* [Exercise aim]: For this exercise, write out every entry exactly and leave the pictures out.
Top of Data provided
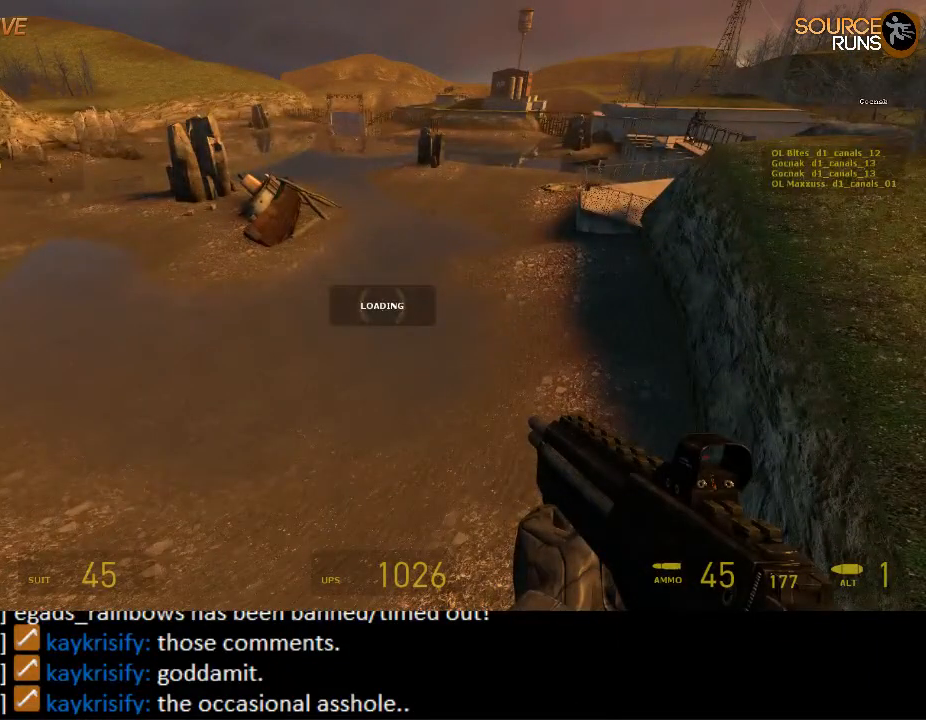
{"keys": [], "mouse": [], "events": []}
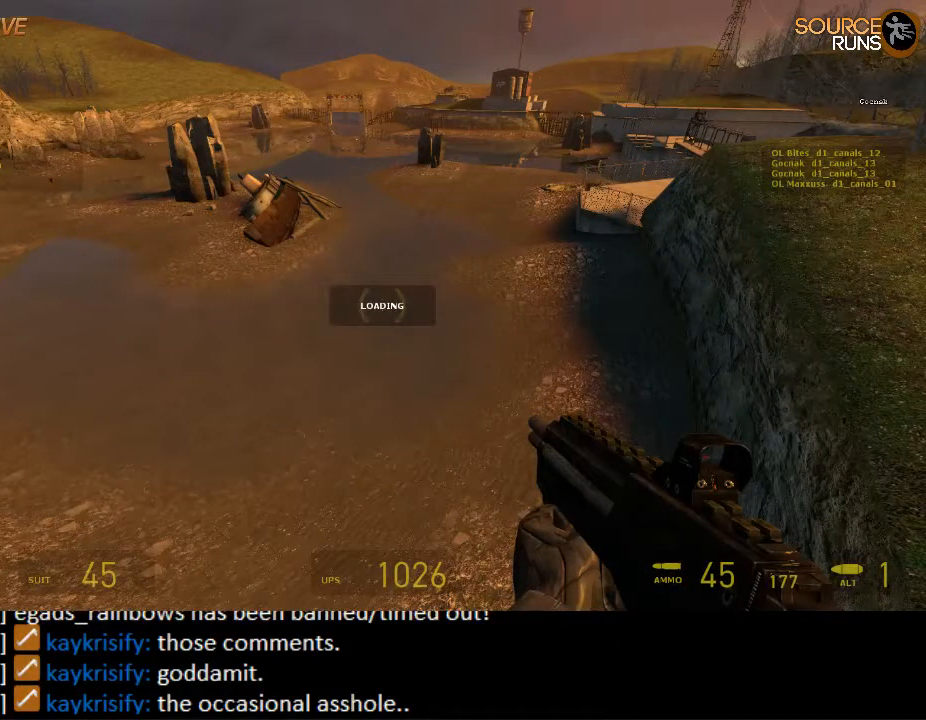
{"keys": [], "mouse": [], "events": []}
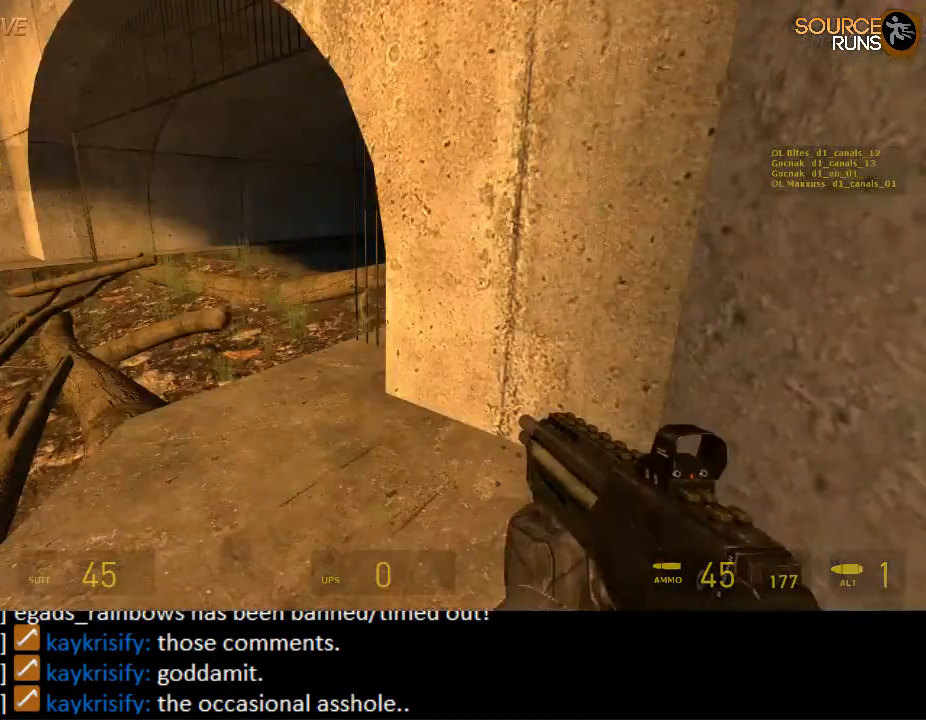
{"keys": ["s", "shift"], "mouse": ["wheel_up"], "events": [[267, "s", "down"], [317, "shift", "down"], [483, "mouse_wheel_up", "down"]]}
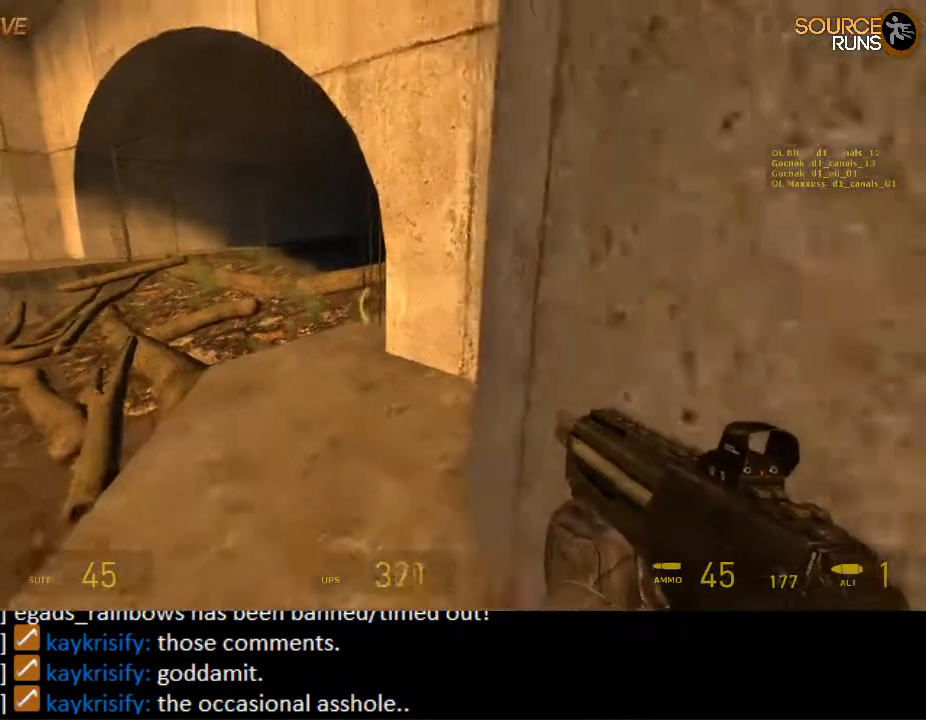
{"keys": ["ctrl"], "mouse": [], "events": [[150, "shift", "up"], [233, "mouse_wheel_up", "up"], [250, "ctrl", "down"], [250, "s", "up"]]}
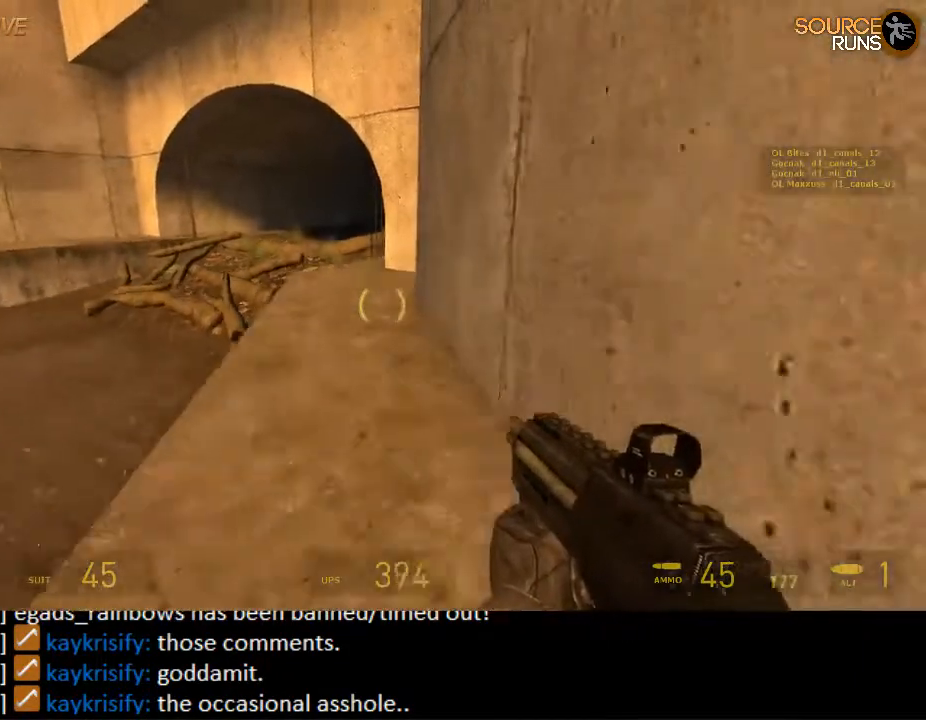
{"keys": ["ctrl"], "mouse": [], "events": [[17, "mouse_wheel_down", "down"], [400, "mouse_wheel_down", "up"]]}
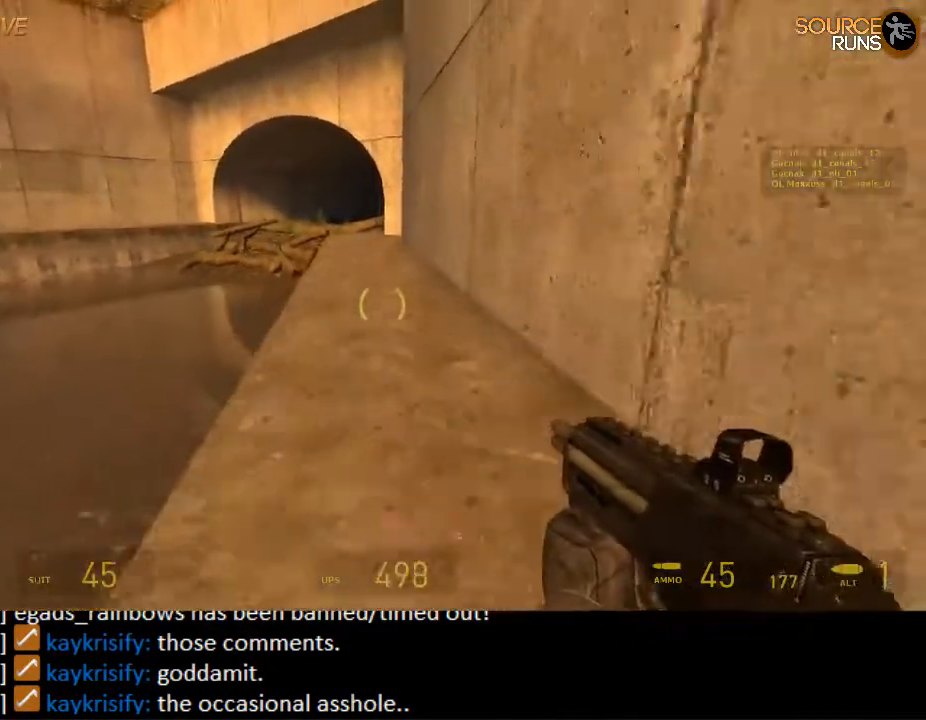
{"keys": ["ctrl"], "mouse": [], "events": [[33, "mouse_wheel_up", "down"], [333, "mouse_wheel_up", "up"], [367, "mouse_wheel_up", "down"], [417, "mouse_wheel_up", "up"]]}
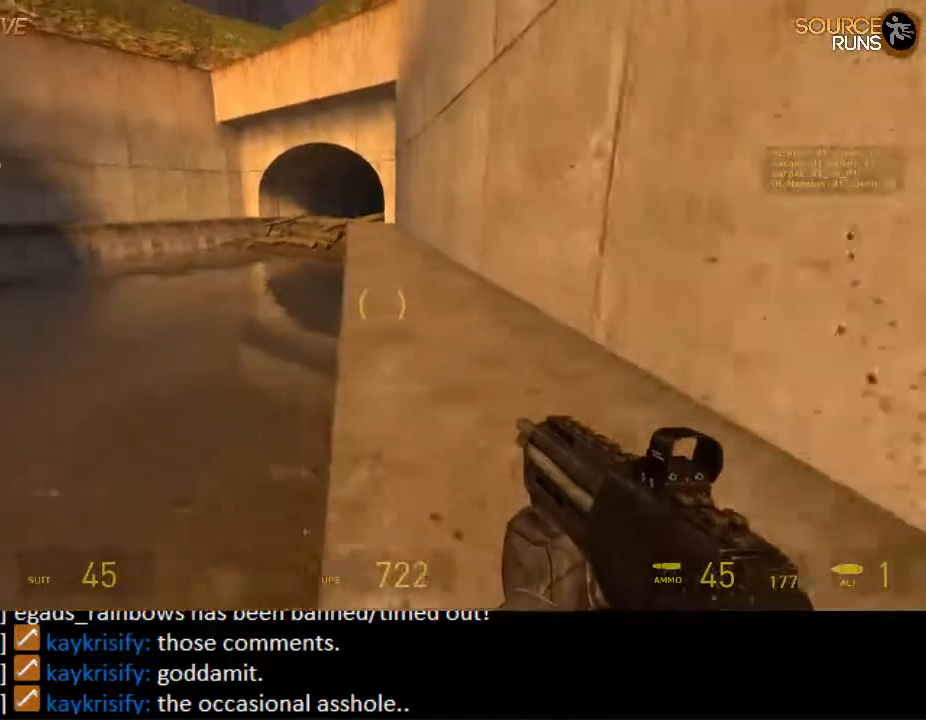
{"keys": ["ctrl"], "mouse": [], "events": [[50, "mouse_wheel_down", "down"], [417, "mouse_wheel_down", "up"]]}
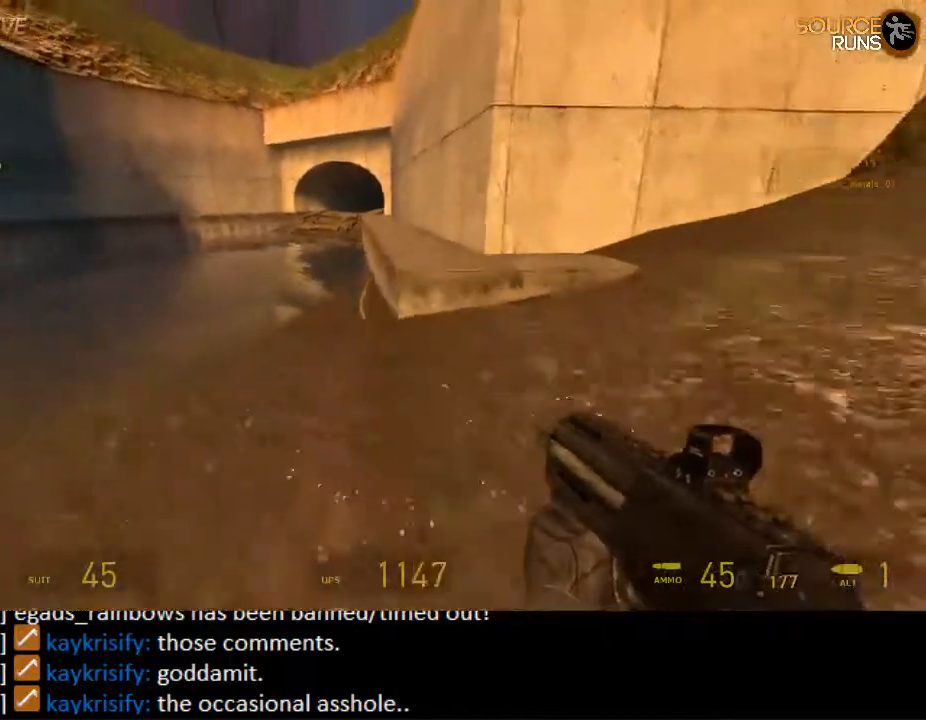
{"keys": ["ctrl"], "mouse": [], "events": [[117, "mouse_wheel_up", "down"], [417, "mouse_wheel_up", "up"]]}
Bottom of Data provided
* [Written reply]:
{"keys": [], "mouse": [], "events": []}
{"keys": [], "mouse": [], "events": []}
{"keys": ["s", "shift"], "mouse": ["wheel_up"], "events": [[267, "s", "down"], [317, "shift", "down"], [483, "mouse_wheel_up", "down"]]}
{"keys": ["ctrl"], "mouse": [], "events": [[150, "shift", "up"], [233, "mouse_wheel_up", "up"], [250, "ctrl", "down"], [250, "s", "up"]]}
{"keys": ["ctrl"], "mouse": [], "events": [[17, "mouse_wheel_down", "down"], [400, "mouse_wheel_down", "up"]]}
{"keys": ["ctrl"], "mouse": [], "events": [[33, "mouse_wheel_up", "down"], [333, "mouse_wheel_up", "up"], [367, "mouse_wheel_up", "down"], [417, "mouse_wheel_up", "up"]]}
{"keys": ["ctrl"], "mouse": [], "events": [[50, "mouse_wheel_down", "down"], [417, "mouse_wheel_down", "up"]]}
{"keys": ["ctrl"], "mouse": [], "events": [[117, "mouse_wheel_up", "down"], [417, "mouse_wheel_up", "up"]]}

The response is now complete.